Jun潤

ARGYLLE/アーガイルのJun潤のネタバレレビュー・内容・結末

ARGYLLE/アーガイル(2024年製作の映画)
3.6

このレビューはネタバレを含みます

2024.03.05

『キングスマン』シリーズのマシュー・ヴォーン監督作品。
『キングスマン』シリーズどころか同監督作品をまだ見たことがないので、新鮮な気持ちで今回鑑賞です。

怪しげな雰囲気の店内で相対する色男と妖艶な美女。
男の正体はスパイ、エージェント“アーガイル”。
女性の持つ機密情報を狙い、同僚エージェントと共にギリシャの街を駆けるアーガイル。
しかし、手に入れた情報は、アーガイルの雇い主と、敵対しているはずの女性の雇い主が同じという衝撃の事実だった。
アーガイルは真実を求めてさらなる行動を開始するー、という、エリー・コンウェイによる小説シリーズ『アーガイル』第4巻。
早くも続編が期待され、エリーは執筆に取り掛かるが、母のルースにダメ出しされ、書き直そうとするもなかなかアイデアが浮かばない。
リフレッシュを兼ねて実家に帰省しようと電車に乗り込んだところ、『アーガイル』の大ファンだという男性、エイダン・ワイルドに声をかけられる。

■ 元の資料 ■

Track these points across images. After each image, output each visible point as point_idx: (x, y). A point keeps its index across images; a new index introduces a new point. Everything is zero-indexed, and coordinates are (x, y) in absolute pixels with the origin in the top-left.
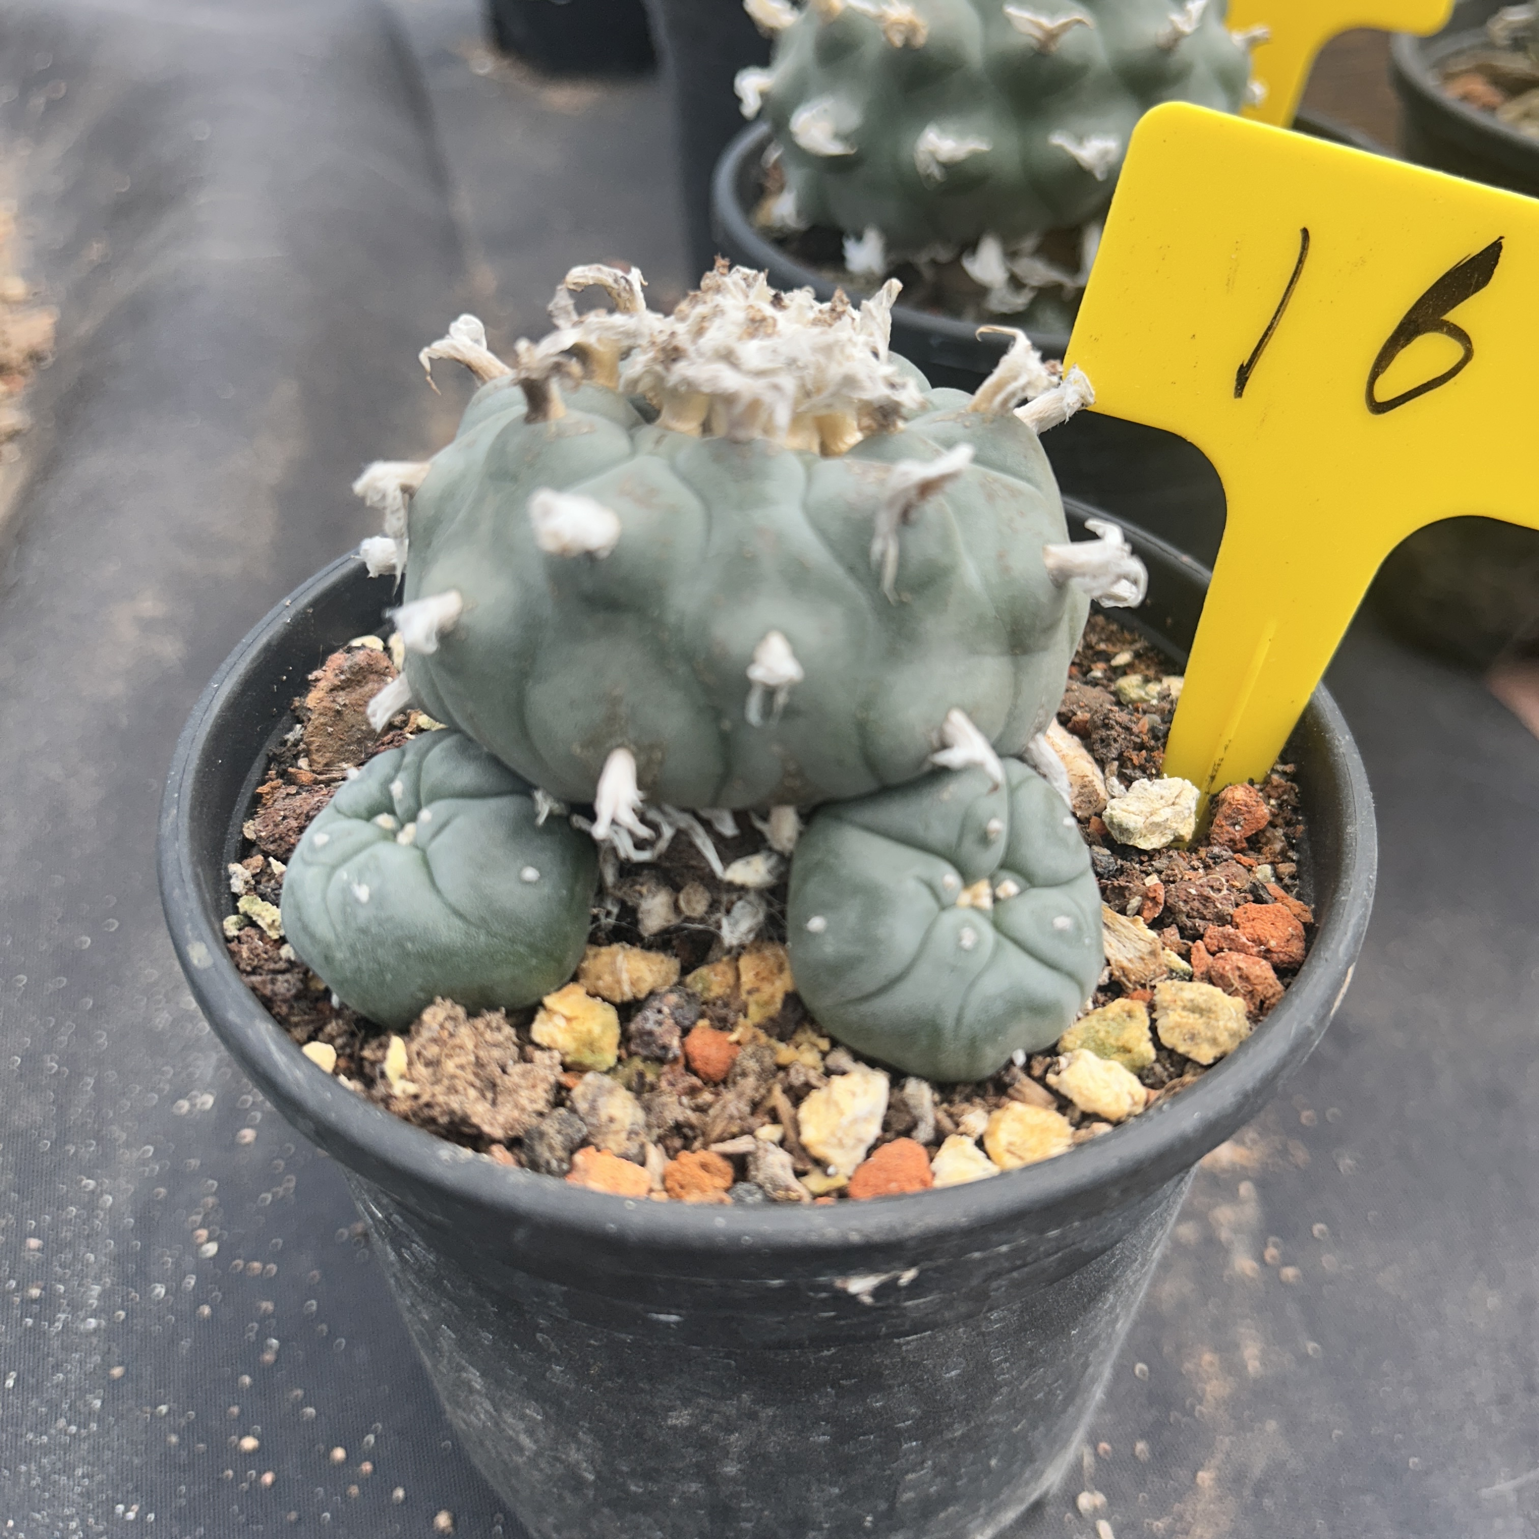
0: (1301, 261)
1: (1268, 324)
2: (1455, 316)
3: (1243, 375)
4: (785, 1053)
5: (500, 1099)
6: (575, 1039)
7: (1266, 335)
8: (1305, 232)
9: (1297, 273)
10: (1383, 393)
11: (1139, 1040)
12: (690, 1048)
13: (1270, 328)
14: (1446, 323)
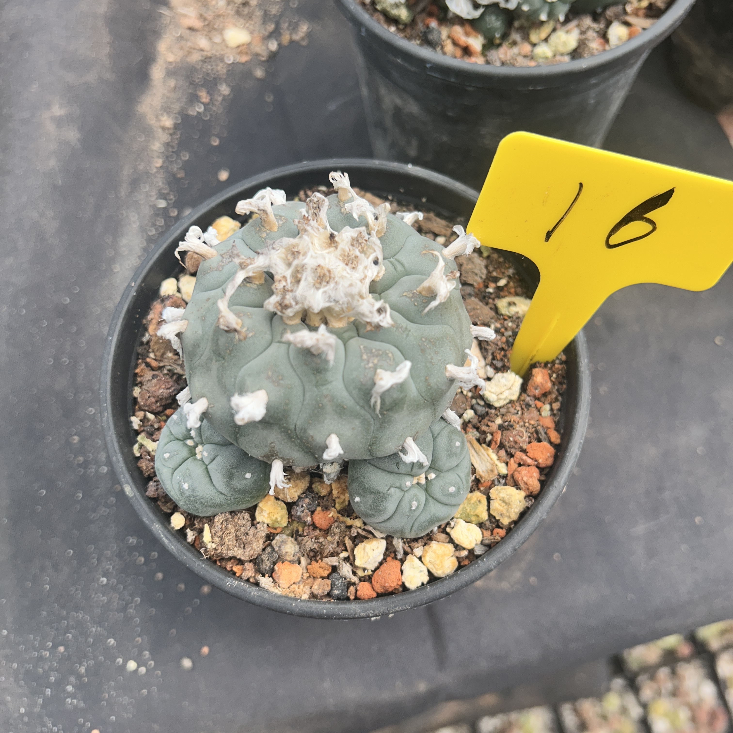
0: (578, 195)
1: (562, 217)
2: (648, 215)
3: (549, 235)
4: (349, 522)
5: (246, 546)
6: (272, 520)
7: (560, 221)
8: (581, 185)
9: (576, 199)
10: (612, 241)
11: (482, 512)
12: (314, 520)
13: (562, 218)
14: (645, 218)
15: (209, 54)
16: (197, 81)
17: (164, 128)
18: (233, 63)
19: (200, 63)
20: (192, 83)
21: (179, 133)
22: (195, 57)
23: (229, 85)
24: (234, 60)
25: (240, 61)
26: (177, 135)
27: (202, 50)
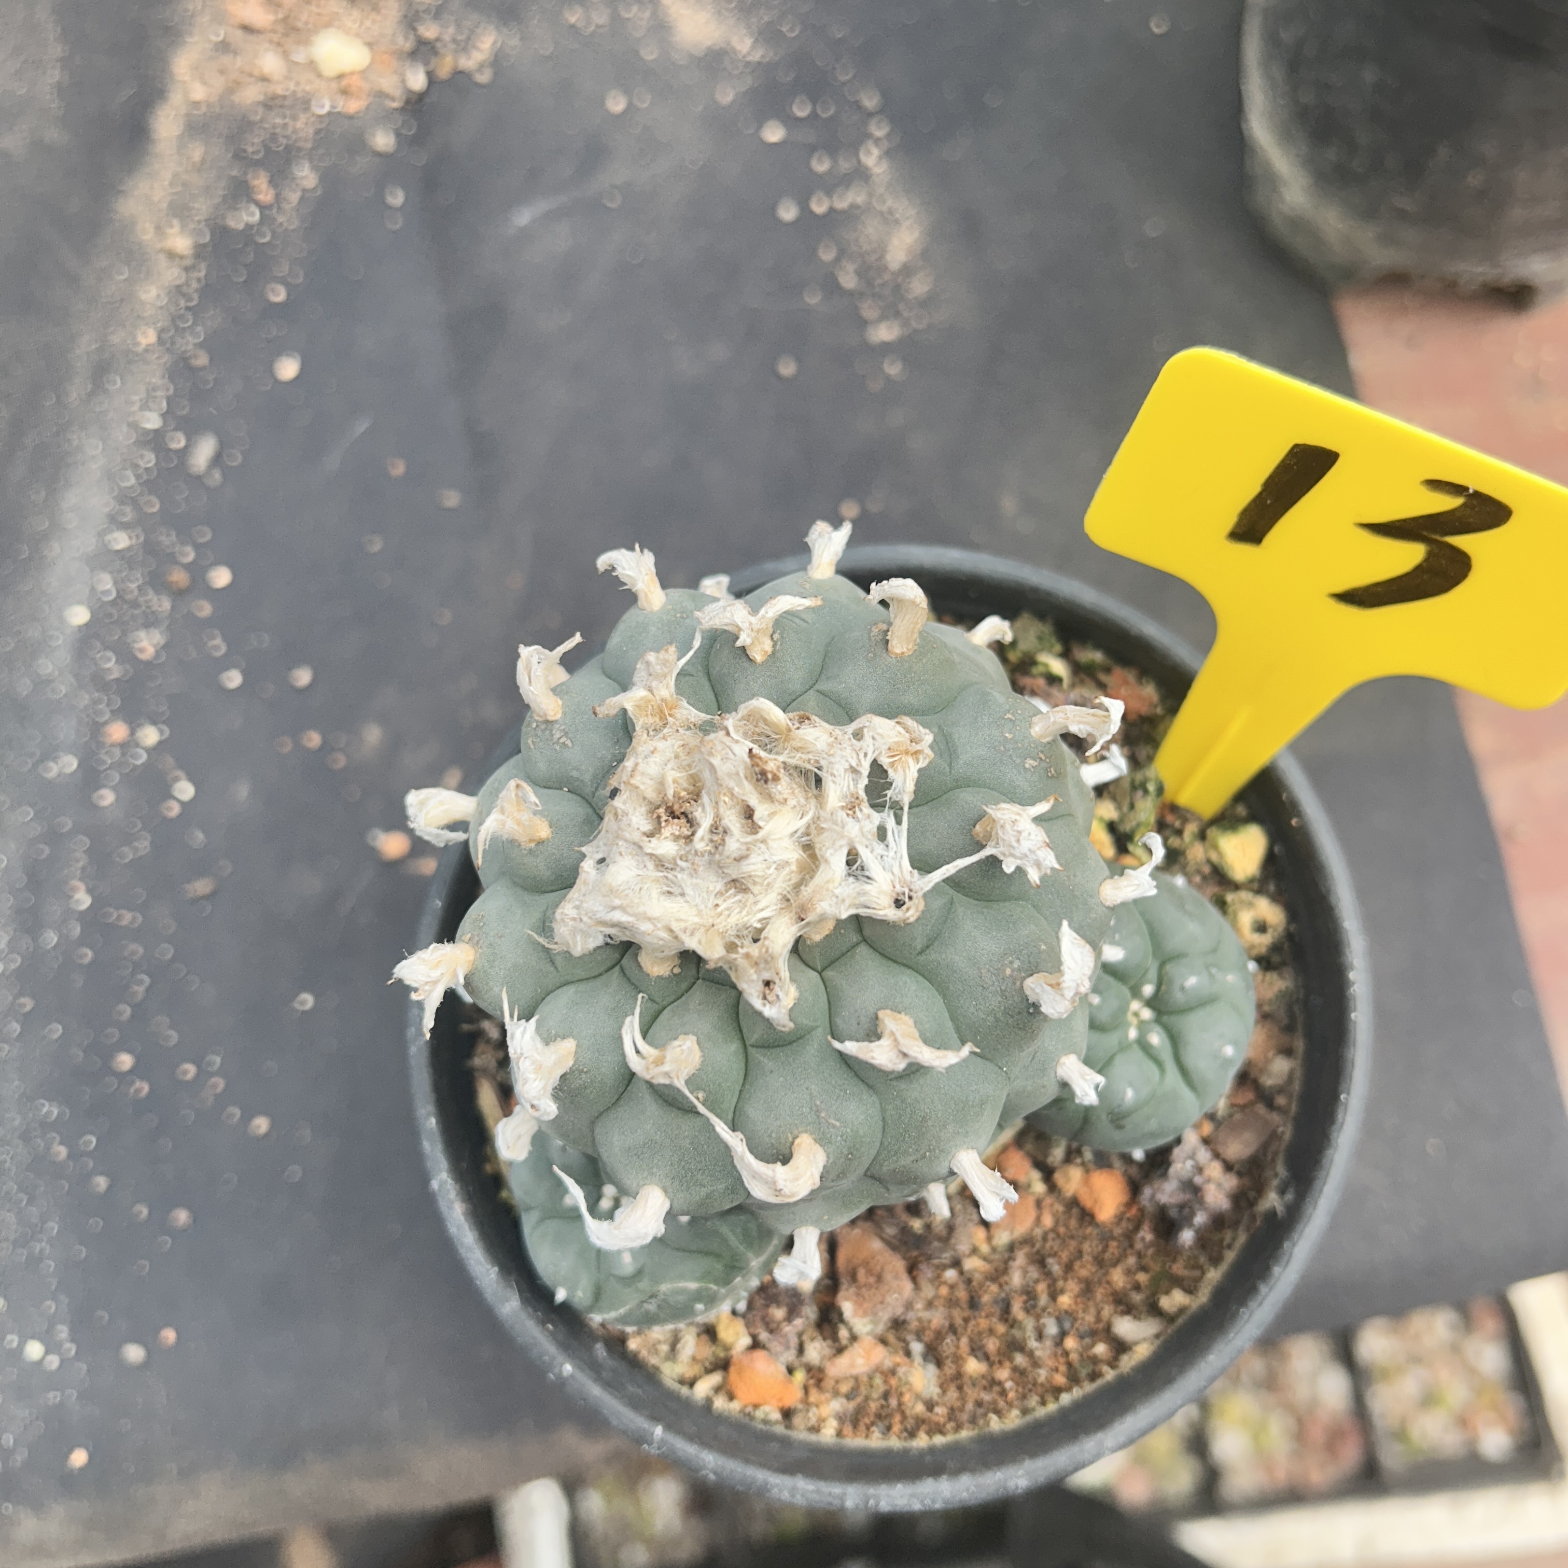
15: (279, 90)
16: (250, 149)
17: (171, 255)
18: (329, 113)
19: (261, 110)
20: (239, 156)
21: (203, 266)
22: (251, 94)
23: (314, 168)
24: (333, 107)
25: (345, 110)
26: (200, 271)
27: (264, 79)
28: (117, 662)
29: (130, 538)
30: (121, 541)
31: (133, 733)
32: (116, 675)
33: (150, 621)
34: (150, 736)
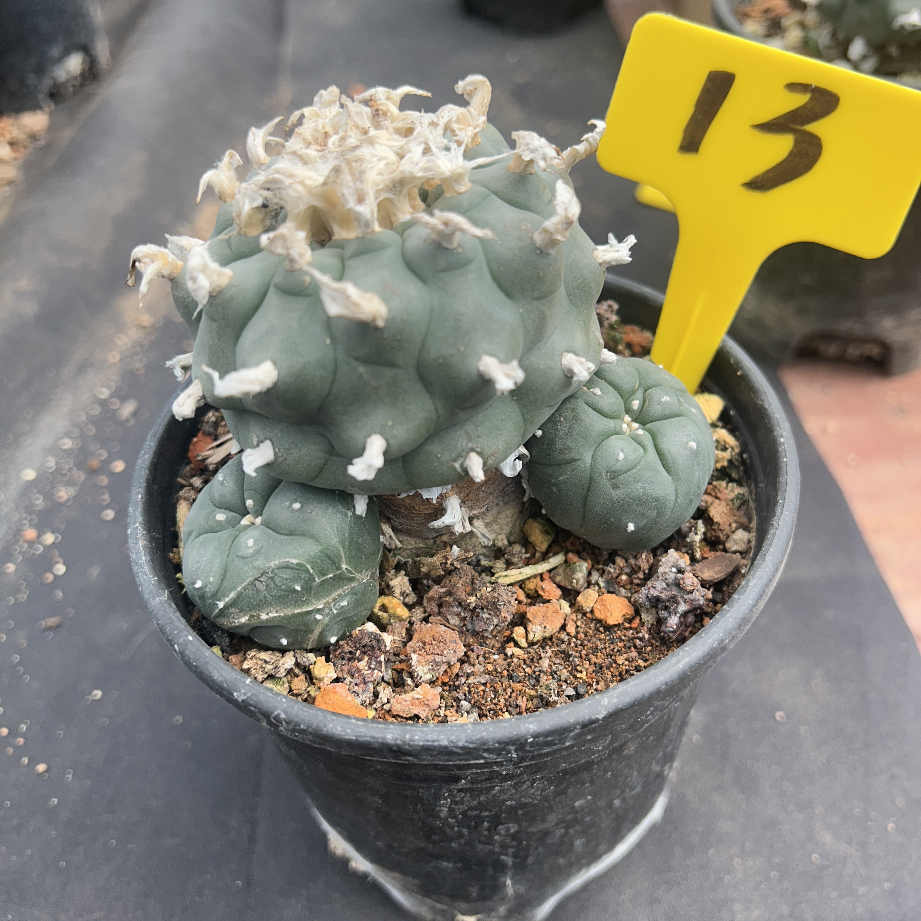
28: (43, 500)
29: (73, 443)
30: (67, 444)
31: (39, 536)
32: (40, 508)
33: (70, 483)
34: (49, 538)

■ 設問一覧 ■
a: 映画『アーガイル』のレビューについて、次の問いに答えよ。
(i) この映画の監督は誰か。
(ii) 小説シリーズ『アーガイル』の作者は誰か。
(iii) 電車でエリーに声をかけた男性の名前は何か。
b: 映画『アーガイル』のレビューを、最後の文のあとから引き継いで書き進めよ。

■ 設問ごとの解答 ■
a:
(i) マシュー・ヴォーン
(ii) エリー・コンウェイ
(iii) エイダン・ワイルド

b:
気になったエリーがエイダンに職業を尋ねると、彼はスパイだと答え、その直後、謎の男たちが武器を持ってエリーに襲い掛かる。
状況を理解できないまま、エリーはエイダンと共に電車を脱出し、『アーガイル』第5巻の舞台として構想していたロンドンに連れ出される。
そこでエリーがエイダンから聞かされたのは、『アーガイル』の内容が、実在する秘密組織“ディヴィジョン”の長官、リッターの悪事を暴こうとしている状況とほぼ同じであるという事実だった。
『アーガイル』の次の展開がディヴィジョンの秘密を記録したファイルの隠し場所に繋がると考えたリッターとエイダンが、エリーを狙っていた。
ロンドンでファイルの隠し場所に関するヒントを得たエリーだったが、エイダンのことを信用しきれず、両親にロンドンまで来るよう説得するが、現れた彼女の父親はリッターだった!
果たしてエリーの運命は、そして、隠された衝撃の真実とはー!?

なるほどそういう感じか。
中盤まではちょっと趣向を凝らしているけど普通のスパイアクションもの、中盤以降は本当に普通のスパイアクションもの。
フィクションと現実のオーバーラップや、色とりどりの煙やダンスを取り入れた銃撃シーン、重油の上を滑るスケートアクション、巨大タンカーの甲板での一対一など、見どころもあったにはあったものの個人的にはあまり刺さらず……。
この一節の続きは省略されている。